Solution to the second project on the Udacity Deep Reinforcement Learning Course
This repo contains my solution to the second project in the Udacity Deep Reinforcement Learning Course: Continuous Control. The Unity enviornment contains 20 robotic arms that all follow the same policy. Their task is to learn to track some moving globes with their end effectors.
A reward of 0.1 is given for each timestep that the end effector coincides with the target position. The state space consists of 33 real numbers, corresponding to position, rotation, velocities and angular velocities of the two arm links. The action spaces consists of 4 real numbers, corresponding to the torques applied to each of the two joints.
The trigger for the end of an episode is not documented, but appears to be around every 1000 time steps.
At the end of each episode, the average total reward for all the agents is taken. This average is then tracked from episode to episode. The trailing average of these averages over the last 100 episodes must exceed 30.0 for the environment to be considered solved.
To set up your python environment to run the code in this repository, follow the instructions below.
-
Download and install Anaconda, if you don't already have it.
-
Create (and activate) a new environment with Python 3.6.
- Linux or Mac:
conda create --name drlnd python=3.6 source activate drlnd
- Windows:
conda create --name drlnd python=3.6 activate drlnd
-
Clone the repository and navigate to the root folder. Then, install several dependencies.

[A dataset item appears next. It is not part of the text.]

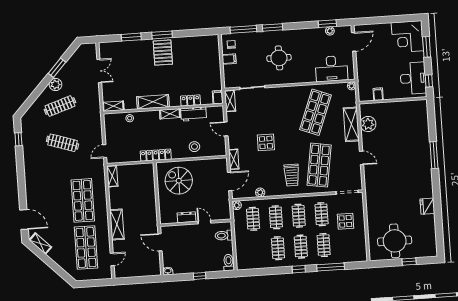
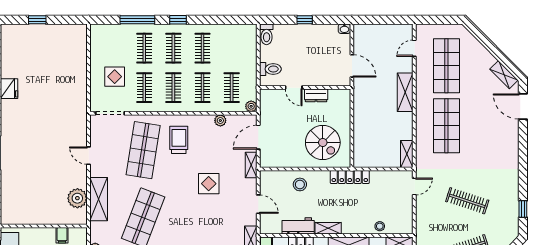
round table: (395, 241) -> (54, 47), removed

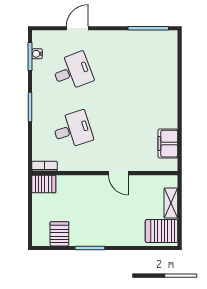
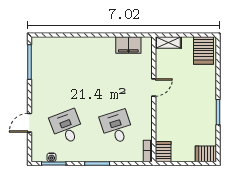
door: (77, 28) -> (29, 123), hinge flipped
shelving: (171, 203) -> (168, 43), moved
server rack: (59, 234) -> (206, 154), moved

git clone https://github.com/SimonBirrell/ppo-continuous-control-project.git
cd ppo-continuous-control-project
pip install .
- Create an IPython kernel for the
drlnd
environment.
python -m ipykernel install --user --name drlnd --display-name "drlnd"
- Run the notebook
jupyter notebook Navigation.ipynb
-
Before running the code in the notebook, change the kernel to match the
drlnd
environment by using the drop-downKernel
menu. You should only need to do this the first time. -
Download the Unity environment from one of the links below. You need only select the environment that matches your operating system:
- Linux: click here
- Mac OSX: click here
- Windows (32-bit): click here
- Windows (64-bit): click here
(For Windows users) Check out this link if you need help with determining if your computer is running a 32-bit version or 64-bit version of the Windows operating system.
-
Place the file in the root directory of this repository and unzip (or decompress) the file.
-
Run the code (by clicking the top cell and then using Shift-Enter to execute each cell in turn) right down to and including the "Train the Policy" cell. This should solve the environment in under 300 episodes. Make sure the Unity window is visible, as otherwise the simulation has atendency to pause itself.
-
To see the trained agent, then run the cell titled "Run the policy". Watch the Unity app window to see how well it performs.